### Working data
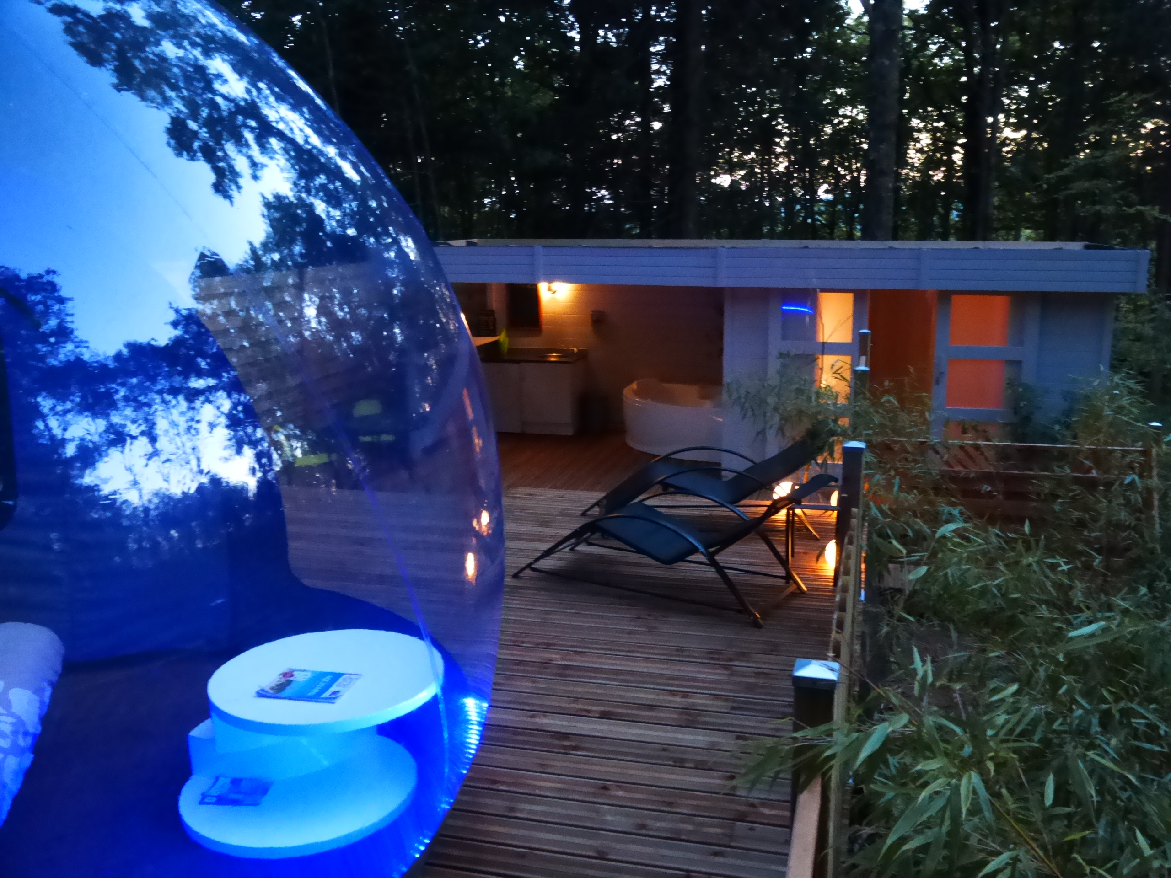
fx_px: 1049
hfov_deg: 58.4
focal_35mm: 31
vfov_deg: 45.4
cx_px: 586
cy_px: 439
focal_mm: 5.6
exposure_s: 1/8
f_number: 3.4
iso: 800
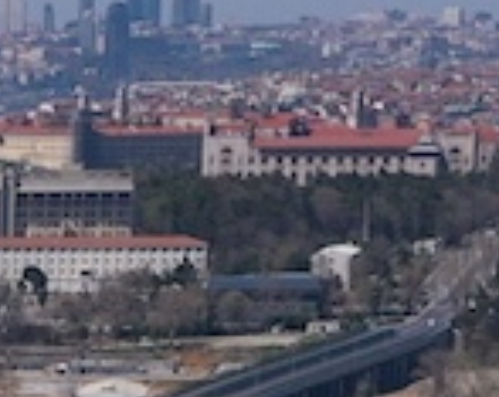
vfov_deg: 6.3
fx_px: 3375
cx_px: -451
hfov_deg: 8.1
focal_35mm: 229
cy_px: 1098
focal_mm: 10.26
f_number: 6.3
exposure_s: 1/800
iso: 100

### What the task asks
Exact reproduction of the entries above is what's needed; images stay out.

### The completed task
fx_px: 1049
hfov_deg: 58.4
focal_35mm: 31
vfov_deg: 45.4
cx_px: 586
cy_px: 439
focal_mm: 5.6
exposure_s: 1/8
f_number: 3.4
iso: 800
vfov_deg: 6.3
fx_px: 3375
cx_px: -451
hfov_deg: 8.1
focal_35mm: 229
cy_px: 1098
focal_mm: 10.26
f_number: 6.3
exposure_s: 1/800
iso: 100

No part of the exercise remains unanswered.